In a March poll of 109 publisher executives conducted by Digiday, 29% said losing control of the consumer relationship was the biggest challenge of working with Apple News+ and 24% worried that Apple’s cut of the subscription price was too much.

Most recently, two newspaper publishers participating in Apple News+, the Wall Street Journal and the Los Angeles Times, told INMA they were seeing positive results from being on the platform. Their direct competition is much smaller; the only other participating newspaper publishers on Apple News+ are The Toronto Star and News Corps’ sister units from the U.K. and Australia.

Magazine publishers make up the majority of titles offered on Apple News+ and while some have said they worry about brand dilution and cannibalization, the ones Digiday spoke to, including Luu and the other publisher, weren’t as concerned. Both said they make their full print editions available on Apple News+ and their digital content remains on their sites.

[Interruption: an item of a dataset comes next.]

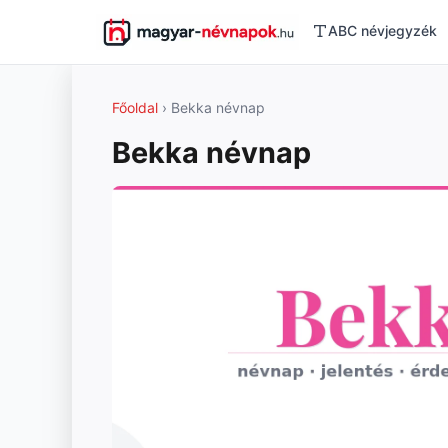
ABC névjegyzék
Főoldal
› Bekka névnap
Bekka névnap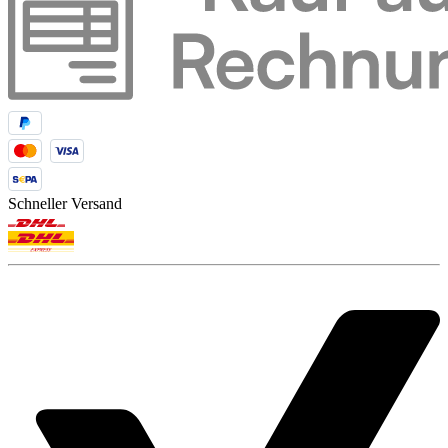
Schneller Versand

Condé Nast’s Lynch said he hasn’t seen people hitting a paywall on his sites and then going to Apple News+ to read the whole story. “That would be difficult to measure,” he said, noting he hasn’t seen any cannibalization effect yet, either.

The publishing executive Digiday spoke to was more concerned with the ability to serve ads on Apple News+ and track them with third-party measurement tools.

Another hiccup for publishers, she said, was the “heavy lifting” and added work she and other publishers have to do to format their content for the platform.

Some have said it’s hard to distinguish magazines from one another, too, but Essence’s Luu said she’s pleased her magazine appears “as if it were a native Essence property” on the platform.

Apple’s control over the relationship with the customer was another pain point, and the other publisher said she wished it were easier for her to grow her titles’ own audiences through Apple News+, and to get them subscribe directly.

She said that while she will likely renew with Apple News+ after the first year, she’s more concerned with how she can make money through new revenue streams and reach new audiences. “There’s always a lot of interest in Apple News because it’s Apple, and there’s this idea of the existential threat from tech companies and how they impact publishing businesses, but the truth is that this isn’t that important to any publisher in the day to day, in terms of what we actually need to grow our businesses.”

Lynch, for his part, said, “I hope Apple News+ is wildly successful and that we can make a huge amount of money from it. But it’s too early to tell.”